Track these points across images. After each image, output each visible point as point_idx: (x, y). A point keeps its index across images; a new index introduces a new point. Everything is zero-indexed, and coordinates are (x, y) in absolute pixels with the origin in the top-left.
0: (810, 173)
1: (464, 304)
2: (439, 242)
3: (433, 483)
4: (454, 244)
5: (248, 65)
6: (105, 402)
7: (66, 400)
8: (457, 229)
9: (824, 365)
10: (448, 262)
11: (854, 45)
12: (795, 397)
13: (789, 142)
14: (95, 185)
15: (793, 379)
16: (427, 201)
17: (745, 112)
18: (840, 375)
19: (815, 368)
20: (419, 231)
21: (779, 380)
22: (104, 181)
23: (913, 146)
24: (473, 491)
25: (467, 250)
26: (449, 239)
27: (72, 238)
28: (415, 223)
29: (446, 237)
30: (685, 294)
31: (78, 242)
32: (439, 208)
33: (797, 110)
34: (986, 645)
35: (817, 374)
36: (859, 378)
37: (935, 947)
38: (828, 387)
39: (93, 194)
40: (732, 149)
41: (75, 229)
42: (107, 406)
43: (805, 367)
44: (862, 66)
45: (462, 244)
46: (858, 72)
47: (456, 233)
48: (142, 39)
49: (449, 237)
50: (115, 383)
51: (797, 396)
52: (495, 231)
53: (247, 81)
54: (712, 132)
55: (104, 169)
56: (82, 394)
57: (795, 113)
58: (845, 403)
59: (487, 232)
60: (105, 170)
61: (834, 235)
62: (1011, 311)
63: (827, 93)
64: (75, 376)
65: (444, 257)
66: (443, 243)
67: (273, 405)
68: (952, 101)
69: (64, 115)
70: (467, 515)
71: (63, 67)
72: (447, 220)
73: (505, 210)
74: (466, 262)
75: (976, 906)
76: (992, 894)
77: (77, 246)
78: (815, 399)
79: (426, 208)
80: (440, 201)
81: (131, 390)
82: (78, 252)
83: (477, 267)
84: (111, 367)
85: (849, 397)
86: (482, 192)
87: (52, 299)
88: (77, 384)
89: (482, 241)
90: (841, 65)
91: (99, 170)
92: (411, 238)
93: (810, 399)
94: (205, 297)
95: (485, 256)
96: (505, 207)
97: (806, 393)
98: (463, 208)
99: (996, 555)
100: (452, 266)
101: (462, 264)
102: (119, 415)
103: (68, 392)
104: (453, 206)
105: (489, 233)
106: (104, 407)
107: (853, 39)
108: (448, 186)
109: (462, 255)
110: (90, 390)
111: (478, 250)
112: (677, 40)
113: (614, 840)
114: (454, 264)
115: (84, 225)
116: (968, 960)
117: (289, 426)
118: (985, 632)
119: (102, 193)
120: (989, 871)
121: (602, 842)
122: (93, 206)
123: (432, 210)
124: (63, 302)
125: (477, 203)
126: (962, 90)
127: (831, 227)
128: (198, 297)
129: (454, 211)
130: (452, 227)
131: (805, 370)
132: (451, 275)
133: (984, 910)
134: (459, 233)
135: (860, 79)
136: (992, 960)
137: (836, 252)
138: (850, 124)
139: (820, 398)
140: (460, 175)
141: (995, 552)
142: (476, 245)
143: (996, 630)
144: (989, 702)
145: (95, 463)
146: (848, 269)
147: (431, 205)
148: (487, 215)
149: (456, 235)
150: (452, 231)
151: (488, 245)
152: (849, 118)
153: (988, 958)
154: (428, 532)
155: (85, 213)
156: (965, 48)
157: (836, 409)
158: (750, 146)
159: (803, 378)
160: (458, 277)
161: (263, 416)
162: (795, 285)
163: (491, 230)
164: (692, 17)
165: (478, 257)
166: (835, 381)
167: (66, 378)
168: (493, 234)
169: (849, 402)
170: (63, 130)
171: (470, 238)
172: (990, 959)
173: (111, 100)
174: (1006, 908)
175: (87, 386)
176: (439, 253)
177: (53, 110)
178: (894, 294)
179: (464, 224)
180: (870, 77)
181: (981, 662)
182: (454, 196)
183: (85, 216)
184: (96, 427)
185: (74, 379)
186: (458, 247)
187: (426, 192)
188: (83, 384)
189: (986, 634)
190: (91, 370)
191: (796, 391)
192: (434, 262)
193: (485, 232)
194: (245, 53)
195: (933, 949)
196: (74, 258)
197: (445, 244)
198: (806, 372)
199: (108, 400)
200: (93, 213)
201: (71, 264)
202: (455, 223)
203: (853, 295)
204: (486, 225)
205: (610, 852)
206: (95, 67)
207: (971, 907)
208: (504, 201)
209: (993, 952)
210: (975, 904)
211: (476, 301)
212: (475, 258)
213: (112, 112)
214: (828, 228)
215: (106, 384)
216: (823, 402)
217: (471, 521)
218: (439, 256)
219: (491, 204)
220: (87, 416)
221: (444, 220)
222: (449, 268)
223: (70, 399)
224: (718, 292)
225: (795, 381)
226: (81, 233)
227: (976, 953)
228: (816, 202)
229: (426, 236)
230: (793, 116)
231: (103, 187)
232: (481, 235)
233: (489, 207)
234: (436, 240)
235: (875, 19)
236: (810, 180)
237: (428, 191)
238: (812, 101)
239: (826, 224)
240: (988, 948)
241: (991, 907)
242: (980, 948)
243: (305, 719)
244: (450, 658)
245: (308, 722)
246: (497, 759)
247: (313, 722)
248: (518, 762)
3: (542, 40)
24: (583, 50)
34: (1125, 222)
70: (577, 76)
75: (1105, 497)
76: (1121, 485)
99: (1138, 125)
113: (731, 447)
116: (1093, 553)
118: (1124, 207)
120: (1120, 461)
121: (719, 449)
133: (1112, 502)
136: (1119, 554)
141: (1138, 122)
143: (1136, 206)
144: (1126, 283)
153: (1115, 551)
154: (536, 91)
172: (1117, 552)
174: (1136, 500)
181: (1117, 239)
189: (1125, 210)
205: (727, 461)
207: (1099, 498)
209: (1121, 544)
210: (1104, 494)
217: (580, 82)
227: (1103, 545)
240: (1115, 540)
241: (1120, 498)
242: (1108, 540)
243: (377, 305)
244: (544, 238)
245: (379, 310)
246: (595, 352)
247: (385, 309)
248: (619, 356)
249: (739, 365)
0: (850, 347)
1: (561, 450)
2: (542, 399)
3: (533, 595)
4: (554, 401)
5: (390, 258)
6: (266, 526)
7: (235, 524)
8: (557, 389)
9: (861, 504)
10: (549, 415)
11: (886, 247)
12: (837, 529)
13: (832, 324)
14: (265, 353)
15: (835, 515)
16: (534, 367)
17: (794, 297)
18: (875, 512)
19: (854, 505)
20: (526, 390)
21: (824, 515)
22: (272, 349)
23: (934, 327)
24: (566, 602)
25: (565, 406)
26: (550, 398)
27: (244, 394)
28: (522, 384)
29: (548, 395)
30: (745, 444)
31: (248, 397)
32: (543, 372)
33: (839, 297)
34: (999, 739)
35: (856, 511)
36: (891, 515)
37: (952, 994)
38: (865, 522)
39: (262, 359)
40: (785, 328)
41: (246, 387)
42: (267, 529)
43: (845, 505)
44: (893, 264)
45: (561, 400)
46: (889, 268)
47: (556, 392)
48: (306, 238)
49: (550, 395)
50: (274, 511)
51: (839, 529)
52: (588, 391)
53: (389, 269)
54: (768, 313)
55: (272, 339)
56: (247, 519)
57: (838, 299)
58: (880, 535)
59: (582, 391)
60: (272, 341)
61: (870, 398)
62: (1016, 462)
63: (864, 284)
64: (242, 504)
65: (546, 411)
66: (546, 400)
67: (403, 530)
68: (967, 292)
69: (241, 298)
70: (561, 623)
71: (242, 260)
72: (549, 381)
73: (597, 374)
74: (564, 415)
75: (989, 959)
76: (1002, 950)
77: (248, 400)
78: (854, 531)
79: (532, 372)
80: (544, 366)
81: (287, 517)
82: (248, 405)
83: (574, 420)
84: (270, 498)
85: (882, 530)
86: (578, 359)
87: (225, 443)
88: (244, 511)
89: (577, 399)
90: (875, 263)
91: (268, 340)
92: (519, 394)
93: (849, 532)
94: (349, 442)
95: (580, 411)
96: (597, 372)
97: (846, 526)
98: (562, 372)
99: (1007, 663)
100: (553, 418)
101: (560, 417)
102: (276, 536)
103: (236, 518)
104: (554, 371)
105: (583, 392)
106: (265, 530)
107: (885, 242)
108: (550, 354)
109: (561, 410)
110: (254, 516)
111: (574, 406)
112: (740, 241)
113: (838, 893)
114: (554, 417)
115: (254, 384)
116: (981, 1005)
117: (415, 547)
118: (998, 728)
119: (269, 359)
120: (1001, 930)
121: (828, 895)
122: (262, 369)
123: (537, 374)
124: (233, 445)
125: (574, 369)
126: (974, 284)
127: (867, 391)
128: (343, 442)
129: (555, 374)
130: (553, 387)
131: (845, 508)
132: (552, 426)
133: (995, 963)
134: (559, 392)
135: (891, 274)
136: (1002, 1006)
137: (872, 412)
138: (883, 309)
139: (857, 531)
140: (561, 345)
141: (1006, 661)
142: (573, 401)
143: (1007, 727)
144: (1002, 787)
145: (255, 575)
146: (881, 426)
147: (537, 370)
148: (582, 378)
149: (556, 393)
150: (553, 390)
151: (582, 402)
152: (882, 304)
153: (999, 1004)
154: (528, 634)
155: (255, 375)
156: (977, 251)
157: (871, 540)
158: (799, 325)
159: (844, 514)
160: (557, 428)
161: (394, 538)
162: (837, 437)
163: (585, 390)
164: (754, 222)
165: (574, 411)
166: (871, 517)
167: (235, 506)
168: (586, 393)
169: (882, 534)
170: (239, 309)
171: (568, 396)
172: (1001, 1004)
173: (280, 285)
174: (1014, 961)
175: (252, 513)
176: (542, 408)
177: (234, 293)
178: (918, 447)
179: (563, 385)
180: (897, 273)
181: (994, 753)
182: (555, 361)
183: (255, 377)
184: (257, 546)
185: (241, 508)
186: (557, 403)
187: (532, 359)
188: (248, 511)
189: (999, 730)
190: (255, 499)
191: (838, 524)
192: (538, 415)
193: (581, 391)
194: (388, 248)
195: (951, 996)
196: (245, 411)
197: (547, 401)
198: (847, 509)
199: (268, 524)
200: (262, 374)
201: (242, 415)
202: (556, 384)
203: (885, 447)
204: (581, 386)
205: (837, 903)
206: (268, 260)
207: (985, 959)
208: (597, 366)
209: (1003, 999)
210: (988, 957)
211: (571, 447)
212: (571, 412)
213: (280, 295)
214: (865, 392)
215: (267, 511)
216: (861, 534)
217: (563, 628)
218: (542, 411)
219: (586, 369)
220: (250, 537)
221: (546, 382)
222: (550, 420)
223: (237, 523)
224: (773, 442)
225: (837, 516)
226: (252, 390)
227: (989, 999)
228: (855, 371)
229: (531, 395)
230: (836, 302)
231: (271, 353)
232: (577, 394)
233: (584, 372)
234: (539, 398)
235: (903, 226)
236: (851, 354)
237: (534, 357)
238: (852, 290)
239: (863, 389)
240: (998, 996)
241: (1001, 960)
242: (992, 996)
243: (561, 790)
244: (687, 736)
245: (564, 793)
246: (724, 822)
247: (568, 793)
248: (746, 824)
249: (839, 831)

[EXERCISE] In the material above, locate the line containing "199: (108, 400)" and the line containing "247: (313, 722)". Transcribe exactly those two lines and every line between them, and nothing more.

[EXPECTED ANSWER]
199: (108, 400)
200: (93, 213)
201: (71, 264)
202: (455, 223)
203: (853, 295)
204: (486, 225)
205: (610, 852)
206: (95, 67)
207: (971, 907)
208: (504, 201)
209: (993, 952)
210: (975, 904)
211: (476, 301)
212: (475, 258)
213: (112, 112)
214: (828, 228)
215: (106, 384)
216: (823, 402)
217: (471, 521)
218: (439, 256)
219: (491, 204)
220: (87, 416)
221: (444, 220)
222: (449, 268)
223: (70, 399)
224: (718, 292)
225: (795, 381)
226: (81, 233)
227: (976, 953)
228: (816, 202)
229: (426, 236)
230: (793, 116)
231: (103, 187)
232: (481, 235)
233: (489, 207)
234: (436, 240)
235: (875, 19)
236: (810, 180)
237: (428, 191)
238: (812, 101)
239: (826, 224)
240: (988, 948)
241: (991, 907)
242: (980, 948)
243: (305, 719)
244: (450, 658)
245: (308, 722)
246: (497, 759)
247: (313, 722)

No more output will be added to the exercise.